### Data
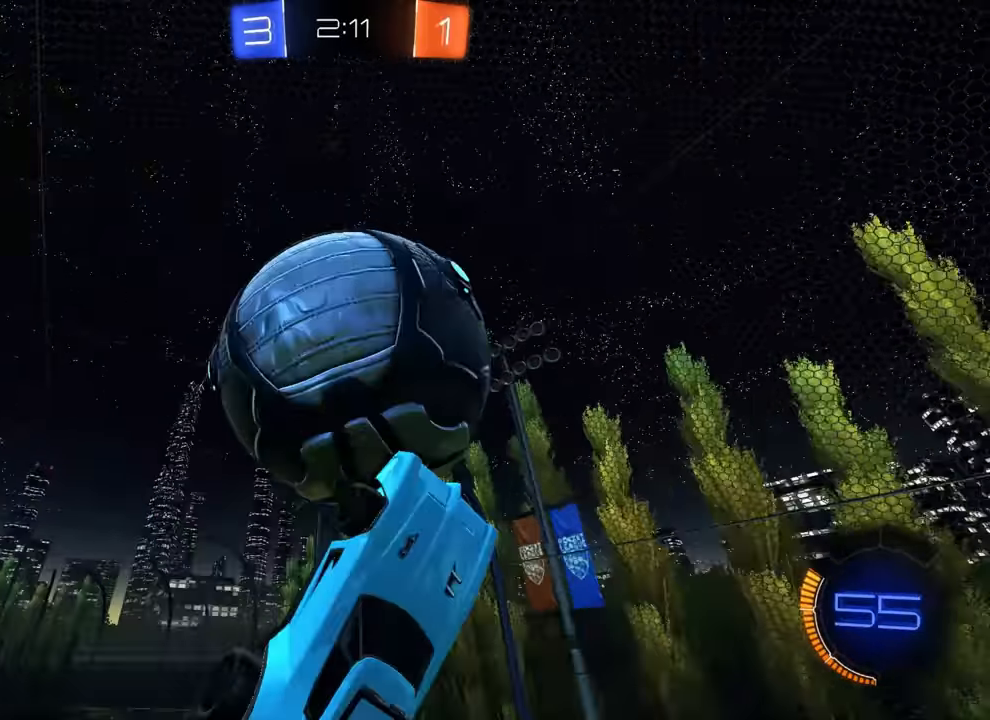
{"buttons": ["CROSS"], "left_stick": "center", "events": [[117, "left_stick", "right"], [217, "left_stick", "down-right"], [300, "CIRCLE", "up"], [333, "left_stick", "down"], [433, "CROSS", "down"], [500, "left_stick", "center"]]}
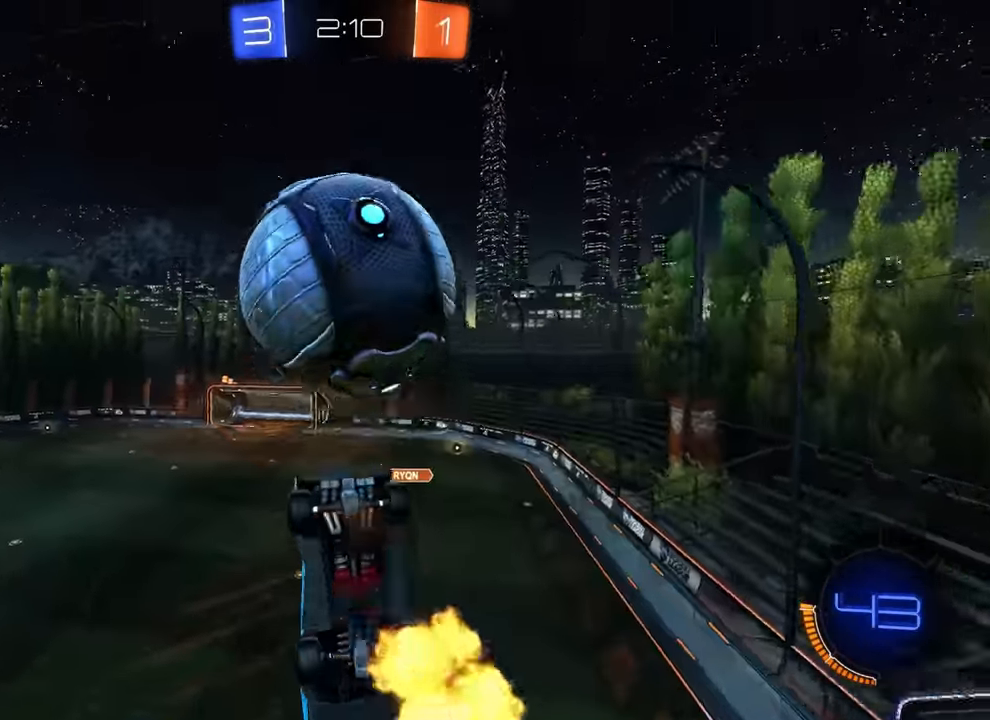
{"buttons": [], "left_stick": "up-right", "events": [[17, "CROSS", "up"], [17, "left_stick", "up-right"], [83, "R1", "down"], [167, "R1", "up"]]}
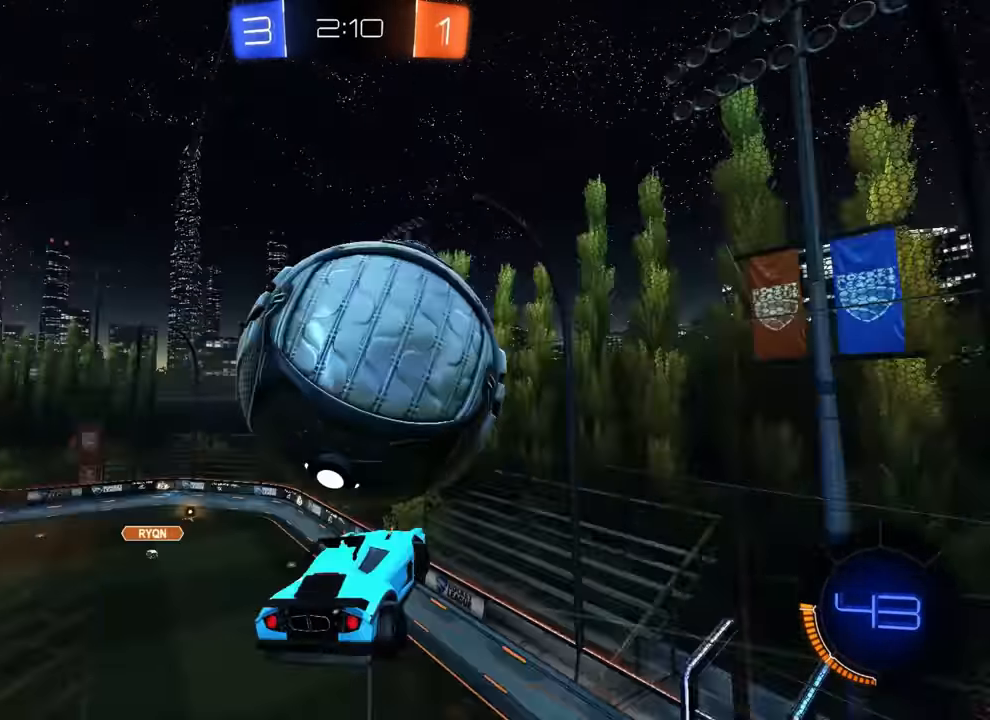
{"buttons": ["CIRCLE", "R1"], "left_stick": "up-left", "events": [[33, "left_stick", "down-right"], [100, "CIRCLE", "down"], [100, "R1", "down"], [100, "left_stick", "up"], [150, "left_stick", "up-left"], [283, "left_stick", "up-right"], [350, "left_stick", "center"], [400, "left_stick", "up-left"]]}
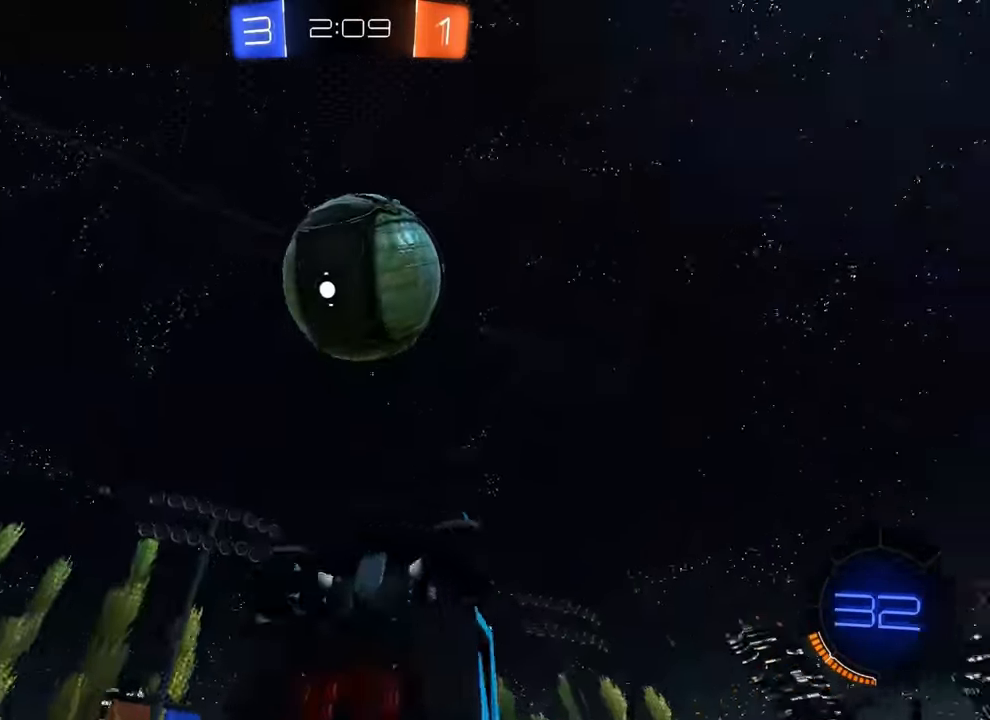
{"buttons": ["CIRCLE", "R1"], "left_stick": "down-left", "events": [[50, "left_stick", "center"], [100, "left_stick", "down-right"], [233, "left_stick", "up-right"], [350, "left_stick", "down-right"], [417, "left_stick", "down-left"]]}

### Aim of the exercise
When a line carries an image, skip the image and repeat everything else above exactly as written.

### Written solution
{"buttons": ["CROSS"], "left_stick": "center", "events": [[117, "left_stick", "right"], [217, "left_stick", "down-right"], [300, "CIRCLE", "up"], [333, "left_stick", "down"], [433, "CROSS", "down"], [500, "left_stick", "center"]]}
{"buttons": [], "left_stick": "up-right", "events": [[17, "CROSS", "up"], [17, "left_stick", "up-right"], [83, "R1", "down"], [167, "R1", "up"]]}
{"buttons": ["CIRCLE", "R1"], "left_stick": "up-left", "events": [[33, "left_stick", "down-right"], [100, "CIRCLE", "down"], [100, "R1", "down"], [100, "left_stick", "up"], [150, "left_stick", "up-left"], [283, "left_stick", "up-right"], [350, "left_stick", "center"], [400, "left_stick", "up-left"]]}
{"buttons": ["CIRCLE", "R1"], "left_stick": "down-left", "events": [[50, "left_stick", "center"], [100, "left_stick", "down-right"], [233, "left_stick", "up-right"], [350, "left_stick", "down-right"], [417, "left_stick", "down-left"]]}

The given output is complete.